I decided to deal with logarithms:

$log\, 99^{100}=100\, log\, 99=199.56$
$log\, 100^{99}=99\, log\, 100=198$
$log\, 99^{100}>log\, 100^{99}\,$

Therefore, $99^{100}>100^{99}$.

Same for $999^{1000}$ and $1000^{999}$:

$log\, 999^{1000}=1000\, log\, 999=2999.56$
$log\, 1000^{999}=999\, log\, 1000=2997$
$log\, 999^{1000}>log\, 1000^{999}$

Therefore, $999^{1000} > 1000^{999}$.

Michael sent in this more general approach: 

My approach not only works for large numbers, but can also be applied to smaller numbers too.
$$x^y>y^x \iff ln\, x^y > ln\, y^x \iff y\, ln\, x > x\, ln\, y \iff \frac{ln\, x}{x} > \frac{ln\, y}{y}$$
Let $f(n) = \frac{ln\, n}{n}$. Hence $f(x) > f(y) \iff x^y > y^x$.
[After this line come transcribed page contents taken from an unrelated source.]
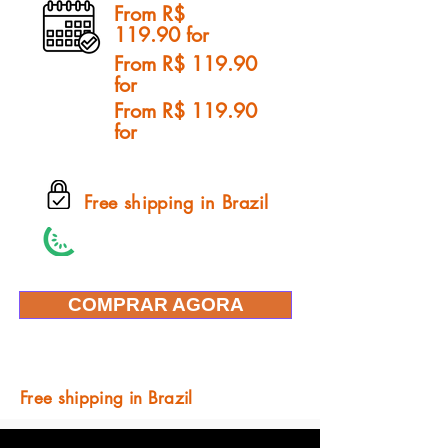
From R$
119.90 for
From R$ 119.90
for
From R$ 119.90
for
Free shipping in Brazil
COMPRAR AGORA
Free shipping in Brazil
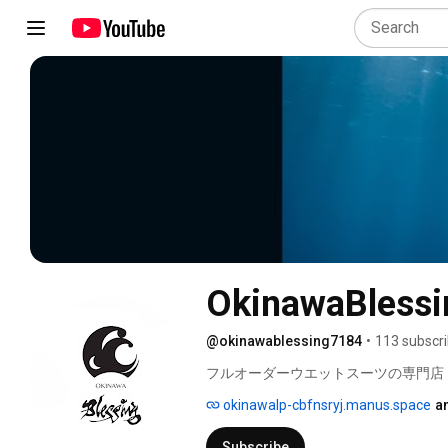
OkinawaBlessi
@okinawablessing7184
•
113 subscr
フルオーダーウエットスーツの専門店 
okinawalp-cbfnsryj.manus.space
a
Subscribe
Differentiating $f(n)$ with respect to $n$ using the Quotient Rule,
$$f'(n) = \frac{n \times \frac{1}{n} - ln\, n \times 1}{n^2} = \frac{1-ln\, n}{n^2}$$
Hence the function has a stationary point at $ln\, n=1$, i.e. at $n = e$, $f(n) = e^{-1}$, and no others.
More importantly, it shows that $f(n)$ is a decreasing function for $n>e$, since this is where $f'(n) = \frac{1-ln\, n}{n^2}$ is negative.
Hence $$e \leq x < y \Rightarrow f(x) > f(y)$$
And so $$e \leq x < y \Rightarrow x^y > y^x$$
So $$9^{10} > 10^9,$$
$$99^{100} > 100^{99},$$
$$999^{1000} > 1000^{999},$$
$$(a\, billion\, 9s)^{(1\, and\, a\, billion\, 0s)} > (1\, and\, a\, billion\, 0s)^{(a\, billion\, 9s)},$$
and so on.

Here is another neat way of thinking about the problem:

It can be shown that $e$ is the limit as $n \to \infty$ of the increasing sequence $(1+\frac{1}{n})^n$. So we have $$e>(1+\frac{1}{n})^n.$$
Then if $n>e$, $$n>(1+\frac{1}{n})^n$$
So $$n>\frac{(n+1)^n}{n^n}$$
and $$n^{n+1}>(n+1)^n$$
So for all natural numbers $n$ greater than $e$, we can see straight away that $n^{n+1}>(n+1)^n$.